The original decree was in no proper sense one for "alimony." It was merely an agreement of the parties which the court ordered to be entered as a decree. A claimant to alimony, as said inBrown v. Brown, supra, is entitled only to "that which is equitable." There was no equity in respondent's claim. A right to alimony does not exist apart from a right to be supported. A husband's obligation to support ceases when a wife has wrongfully left him. Burns v. Burns, 145 A. 445 at 447.

This divorce was granted solely for respondent's fault. She had wrongfully left petitioner. Jurisdiction to award permanent alimony is purely statutory in Rhode Island. General Laws, 1923, Chap. 291, Sec. 5. Fuller v. Fuller, 49 R.I. 45, cf. 1 R.C.L. p. 876, n. 5. It is not incidental, as in some states, — seeGraves v. Graves, 108 Mass. 314 — to the court's power to grant divorce. Our statutes contain no provision whereby alimony may be awarded to a wife who has failed to fulfill her obligations. Where she has so conducted herself, award of alimony is improper. 19 C.J. 245, § 568; 1 R.C.L. 936, § 83; Andrews v.Whitney, 21 Haw. 264; Everett v. Everett, 52 Cal. 383;Allen v. Allen, 43 Conn. 419; Parker v. Parker, 35 Pa. Super. 341 . Nor can consent of the parties warrant it.Andrews v. Whitney, supra.

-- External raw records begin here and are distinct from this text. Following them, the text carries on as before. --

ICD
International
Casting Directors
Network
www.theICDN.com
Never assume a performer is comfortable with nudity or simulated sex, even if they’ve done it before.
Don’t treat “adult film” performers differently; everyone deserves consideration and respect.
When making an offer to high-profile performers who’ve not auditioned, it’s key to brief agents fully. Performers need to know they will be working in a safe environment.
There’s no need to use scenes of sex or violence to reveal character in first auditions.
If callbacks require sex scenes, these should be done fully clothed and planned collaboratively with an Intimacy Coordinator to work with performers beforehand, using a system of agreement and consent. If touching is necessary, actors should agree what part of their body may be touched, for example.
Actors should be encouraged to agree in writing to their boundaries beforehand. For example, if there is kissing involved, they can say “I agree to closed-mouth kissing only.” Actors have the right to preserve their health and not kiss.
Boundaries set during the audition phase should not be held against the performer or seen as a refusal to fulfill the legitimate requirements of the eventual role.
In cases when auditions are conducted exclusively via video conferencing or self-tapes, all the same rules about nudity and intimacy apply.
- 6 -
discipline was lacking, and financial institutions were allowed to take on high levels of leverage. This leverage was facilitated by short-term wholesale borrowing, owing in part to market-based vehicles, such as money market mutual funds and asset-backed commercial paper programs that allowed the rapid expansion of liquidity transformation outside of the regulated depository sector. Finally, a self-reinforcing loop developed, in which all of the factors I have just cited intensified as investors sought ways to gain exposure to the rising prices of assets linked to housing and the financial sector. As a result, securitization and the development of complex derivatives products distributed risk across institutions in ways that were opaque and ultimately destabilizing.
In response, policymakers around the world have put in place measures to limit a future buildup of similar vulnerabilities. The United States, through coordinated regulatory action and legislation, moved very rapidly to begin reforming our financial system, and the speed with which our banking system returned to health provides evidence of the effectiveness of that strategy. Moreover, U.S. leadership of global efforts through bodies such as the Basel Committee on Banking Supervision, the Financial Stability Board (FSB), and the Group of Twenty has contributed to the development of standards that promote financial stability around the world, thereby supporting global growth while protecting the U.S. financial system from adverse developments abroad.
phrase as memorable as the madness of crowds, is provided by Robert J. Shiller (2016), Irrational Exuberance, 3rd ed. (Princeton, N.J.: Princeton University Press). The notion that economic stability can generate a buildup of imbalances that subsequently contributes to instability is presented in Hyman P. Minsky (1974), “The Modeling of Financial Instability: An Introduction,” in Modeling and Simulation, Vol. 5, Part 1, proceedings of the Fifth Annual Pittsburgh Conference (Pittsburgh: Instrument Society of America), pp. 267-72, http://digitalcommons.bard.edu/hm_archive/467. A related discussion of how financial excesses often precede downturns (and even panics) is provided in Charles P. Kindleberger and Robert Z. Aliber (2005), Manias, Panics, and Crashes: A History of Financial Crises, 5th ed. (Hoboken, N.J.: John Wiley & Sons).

Consent of the parties, therefore, to entry of the interlocutory decree, the terms of which were followed in the final decree, did not establish a power in the court to award alimony to respondent who was guilty of willful desertion.

The decree, as originally entered, however, stood without appeal and was complied with by petitioner. So far as executed petitioner did not seek modification of that decree. He sought in the petition presented to the Superior Court a modification of its future operation. Remarriage was the cause of the application for modification but a legal reason *61 for modification was the erroneous authority originally assumed by the court, to award alimony to the guilty party in divorce proceedings.

From the decree as modified petitioner filed no appeal. That decree awarded respondent $5 per week. As above indicated she is not entitled to alimony.

Under the statute, Chapter 291, Section 5, the power of the court is to alter, amend or annul the decree after notice to the parties. Although petitioner has not appealed, respondent's appeal calls in question the amount of the allowance and it is plain that such portion of the decree as awards any alimony is invalid. Petitioner's failure to appeal does not compel this court to allow an erroneous decree to stand when other than the immediate parties are interested. A divorce decree is enforcible by contempt proceedings and is a matter in which the State is interested as well as the parties. It is needless to send back to the Superior Court such a decree when it is within the power of this court to close the matter.

Respondent may appear in this court on the 24th day of June, 1930, at 9 a.m., Standard time, and show cause, if any she has, why that portion of the decree relating to alimony should not be annulled.